How to become a skills superpower

15th November 1996 at 00:00
Bryan Davies Labour further and higher education spokesman. Post-Cold War, the arms race has given way to a skills race. It is a less certain, more competitive world. If there is a new axis upon which it revolves, it is learning. Only countries which invest in the knowledge base of their economies can survive and prosper.

FE colleges are at the heart of educating and training our people. They teach more students than school sixth forms and universities combined. FE is a truly comprehensive and inclusive sector.

But it can only flourish if its importance is properly recognised. Last year's Budget cuts have bitten deep into the ability of colleges to innovate and respond to new demands. Job losses have mounted and capital developments have stalled. The situation will deteriorate if short-term interests of the Conservative party are put before investing in the long-term prosperity of the country. For this reason, the formation of the new Association of Colleges is timely. It is an important vehicle for FE to have its voice heard in the media, political arena and wider public domain.

Tony Blair has pledged that over the course of a parliament, we will have increased the proportion of our national income spent on education. Indeed, we have proposed a specific flow of resources into employment and FE:our windfall levy on the excessive profits on the privatised utilities will generate resources for a major employment and education programme for long-term unemployed 18 to 25-year-olds.

Strategic managers in FE should prepare themselves for this programme because colleges are destined to play a significant role in it. Young people who have been out of work for more than six months will be offered four options, including full-time education or work with approved education and training.

In addition, we will convert child benefit for 16 to 19-year-olds - which is not universal and does not reach many of those who most need support - into education attendance allowances. Shifting this public spending onto a new basis geared to education achievement will help secure increased participation in full-time tertiary education and boost the status and performance of the work-based route. Public action will be backed up by a new statutory obligation on employers to provide day release to 16 to 18-year-olds who have not reached national vocational qualification level 2.

Tertiary participation is stratified by class, gender and regional inequalities. Our national programmes will be underpinned by strategies aimed at disaffected and disadvantaged young people. Across the country, there are numerous examples of local agencies and education providers working to reintegrate pupils with records of non-attendance and exclusion into mainstream education. This practice must be spread and FE colleges can play their part by offering learning in challenging environments.

We will also offer avenues for adults to return to learning. The 16-hour rule (the restriction on the hours the unemployed can study without losing benefits) will be relaxed for those who have been out of work for a year.
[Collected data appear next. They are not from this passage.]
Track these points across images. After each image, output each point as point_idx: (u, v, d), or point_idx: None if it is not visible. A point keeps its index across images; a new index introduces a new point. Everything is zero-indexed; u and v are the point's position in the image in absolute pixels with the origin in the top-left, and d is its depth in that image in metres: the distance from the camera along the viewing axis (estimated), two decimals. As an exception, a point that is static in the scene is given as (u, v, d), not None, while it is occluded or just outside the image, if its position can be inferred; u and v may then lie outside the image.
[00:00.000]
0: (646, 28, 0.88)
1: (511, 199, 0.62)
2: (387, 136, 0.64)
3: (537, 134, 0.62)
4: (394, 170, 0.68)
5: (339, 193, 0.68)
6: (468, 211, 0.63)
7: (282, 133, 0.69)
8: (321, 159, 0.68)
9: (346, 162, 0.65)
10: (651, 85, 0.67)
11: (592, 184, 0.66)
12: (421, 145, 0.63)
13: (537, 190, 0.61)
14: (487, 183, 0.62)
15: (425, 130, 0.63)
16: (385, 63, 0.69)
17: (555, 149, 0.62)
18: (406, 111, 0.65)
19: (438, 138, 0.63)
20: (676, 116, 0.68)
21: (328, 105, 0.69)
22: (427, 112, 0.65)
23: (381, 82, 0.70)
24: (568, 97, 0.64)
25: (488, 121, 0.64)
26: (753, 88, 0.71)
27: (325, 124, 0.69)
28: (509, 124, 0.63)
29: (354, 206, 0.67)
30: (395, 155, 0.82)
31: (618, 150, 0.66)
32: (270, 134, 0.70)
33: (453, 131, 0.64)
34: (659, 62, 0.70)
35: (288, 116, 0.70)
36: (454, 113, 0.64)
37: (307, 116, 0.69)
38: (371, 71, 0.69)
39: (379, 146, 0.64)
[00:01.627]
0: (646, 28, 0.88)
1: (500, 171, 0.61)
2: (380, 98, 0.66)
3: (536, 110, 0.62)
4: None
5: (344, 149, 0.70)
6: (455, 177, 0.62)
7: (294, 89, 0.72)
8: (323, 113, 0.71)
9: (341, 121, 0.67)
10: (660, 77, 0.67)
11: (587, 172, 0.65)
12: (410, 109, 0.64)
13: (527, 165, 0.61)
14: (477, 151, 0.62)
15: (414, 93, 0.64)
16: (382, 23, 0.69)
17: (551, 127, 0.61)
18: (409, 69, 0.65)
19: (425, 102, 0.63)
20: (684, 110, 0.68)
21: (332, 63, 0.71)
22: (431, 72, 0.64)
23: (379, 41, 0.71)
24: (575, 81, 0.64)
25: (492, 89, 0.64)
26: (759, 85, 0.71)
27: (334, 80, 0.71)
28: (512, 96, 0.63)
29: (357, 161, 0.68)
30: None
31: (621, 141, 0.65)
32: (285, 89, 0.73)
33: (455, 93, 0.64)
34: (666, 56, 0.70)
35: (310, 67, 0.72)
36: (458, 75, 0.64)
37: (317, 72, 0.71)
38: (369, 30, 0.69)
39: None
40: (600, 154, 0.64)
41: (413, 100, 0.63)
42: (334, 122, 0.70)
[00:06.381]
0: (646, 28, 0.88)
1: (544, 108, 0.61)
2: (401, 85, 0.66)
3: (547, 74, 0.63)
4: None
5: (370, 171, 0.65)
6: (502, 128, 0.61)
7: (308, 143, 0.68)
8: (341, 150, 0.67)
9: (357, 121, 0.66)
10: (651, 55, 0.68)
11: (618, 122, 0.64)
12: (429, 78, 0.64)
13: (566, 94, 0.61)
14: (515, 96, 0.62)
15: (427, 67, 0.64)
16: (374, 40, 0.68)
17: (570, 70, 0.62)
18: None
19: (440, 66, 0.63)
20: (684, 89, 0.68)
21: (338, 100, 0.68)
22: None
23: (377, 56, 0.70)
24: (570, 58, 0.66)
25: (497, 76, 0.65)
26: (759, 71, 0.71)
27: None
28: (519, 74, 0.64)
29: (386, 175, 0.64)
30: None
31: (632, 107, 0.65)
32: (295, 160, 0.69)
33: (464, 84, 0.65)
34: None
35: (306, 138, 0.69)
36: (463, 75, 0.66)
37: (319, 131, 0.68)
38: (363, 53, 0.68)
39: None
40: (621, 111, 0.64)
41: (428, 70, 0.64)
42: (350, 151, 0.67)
Individual learning accounts will be available for employee training, initially targeted at one million people from key groups, and funded through redirected training and enterprise council resources and better use of European monies. We will boost the Investors in People programme and protect and strengthen local authority adult education.

These measures will only be successful if schools, colleges and other providers operate within a secure strategic framework. Theframework must combine the flexibility necessary for dynamism with the partnership required for coherent and cost-effective provision for all learners. We must be imaginative and pragmatic, building from what is best in the current system, while tackling its deficiencies. Co-operation between colleges, training and enterprise councils, local authorities and, where appropriate, HE should take place within local lifelong learning forums. The governance of colleges and TECs should be made more representative of the full range of stakeholders in the community and the regional committees of the FEFC should be democratised and strengthened.

Further education is a key public service. Excessive competition and division, evidenced by those parts of the current Education Bill which allow grant-maintained schools to open sixth forms without consultation and central approval, damages curriculum co-ordination, fragments provision and student progression routes and deploys resources inefficiently.

The way forward lies in sensible partnership. We do have the potential to become a skills superpower in the coming decades. But we will not get there with a divided and downsized further education system.